Another refrain that is often heard and rarely substantiated by facts is that commodities are very risky and probably not suitable for the private investor. Well, commodities come in all shapes and sizes, just as company shares do, from antimony to zinc. What we will all agree on is that raw materials really matter.

Three-month forward prices on the London Metal Exchange - which now has an outpost in Qianhai (a new free trade zone near Hong Kong) to try to recapture business lost to the Dalian, Shanghai and Zhengzhou commodity exchanges - saw sustained rallies in 2016.

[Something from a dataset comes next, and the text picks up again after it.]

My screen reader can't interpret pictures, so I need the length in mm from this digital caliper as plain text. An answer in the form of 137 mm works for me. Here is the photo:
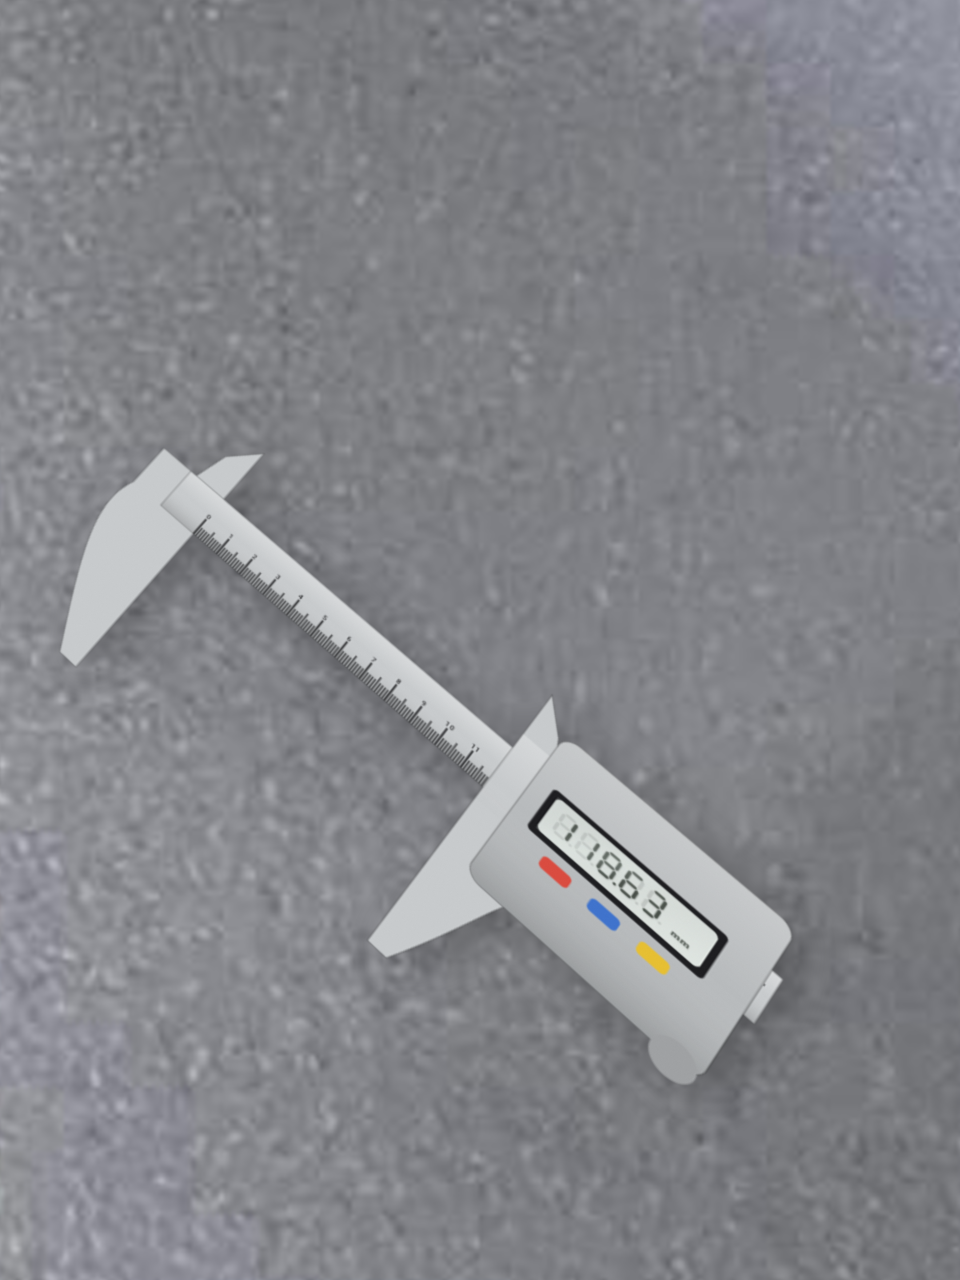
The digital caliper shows 118.63 mm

First up aluminium which, since forming a rounded bottom in Q4 2015 and Q1 2016, rallied in a series of neat steps and is back at May 2015 levels, up 31 per cent from its interim base. What is perhaps more interesting is that the $1,500 per metric tonne was the long-term mean from 1990 until the speculative commodity boom started around 2006 - and peaked in 2008 as banks scrambled for money. It hints that producers should see $1,500 as a long-term base and that further rallies are likely this year, $2,250 being do-able but above $2,500 hard to sustain; over $2,750 unlikely other than on serious US dollar weakness.

 

 

Copper's chart is similar if less elegant, basing in Q1 and Q2 2016 with a symmetrical triangle. Onwards and upwards in tandem with ally, as the laws of technical analysis say ought to happen, prices are up 35 per cent and close to May 2015's high. Again $4,000 per metric tonne looks like a long-term base, but one significantly higher than the $2,000 that prevailed from 1985 to 2005. Here too further gains are expected this year, with a lunge at $8,000 a distinct possibility.

 

 

The chart for nickel may look dreary - but it's not. Like the others, the band between $8,000 and $10,000 per metric tonne looks like a secular low, a level that had capped from 1985 to 2003. But it's inherently more volatile than the other two, posting a shocking record high just over $50,000 in 2007. The drop from $12,000 at the end of last year is seen as a healthy correction, which should set up for a rally through here to $15,000, maybe $20,000, later on.

 

 

Finally zinc, which really got its skates on, doubling in value to $3,000 per tonne. Capped in the two decades to 2005 at the $1,500 level, it's provided the springboard for the latest rally. Stalling again at $3,000 this month, interim low points in 2006 and 2007, it should not prove too big a barrier for the gains to $4,000 we.ve pencilled in for later in 2017.

 

 

Worth noting that the charts of these metals on Shanghai's Futures Exchange look very similar and, because the yuan's depreciated from 6.20 per US dollar to 6.96 since 2015 - 12 per cent - rallies are even steeper to take this into account.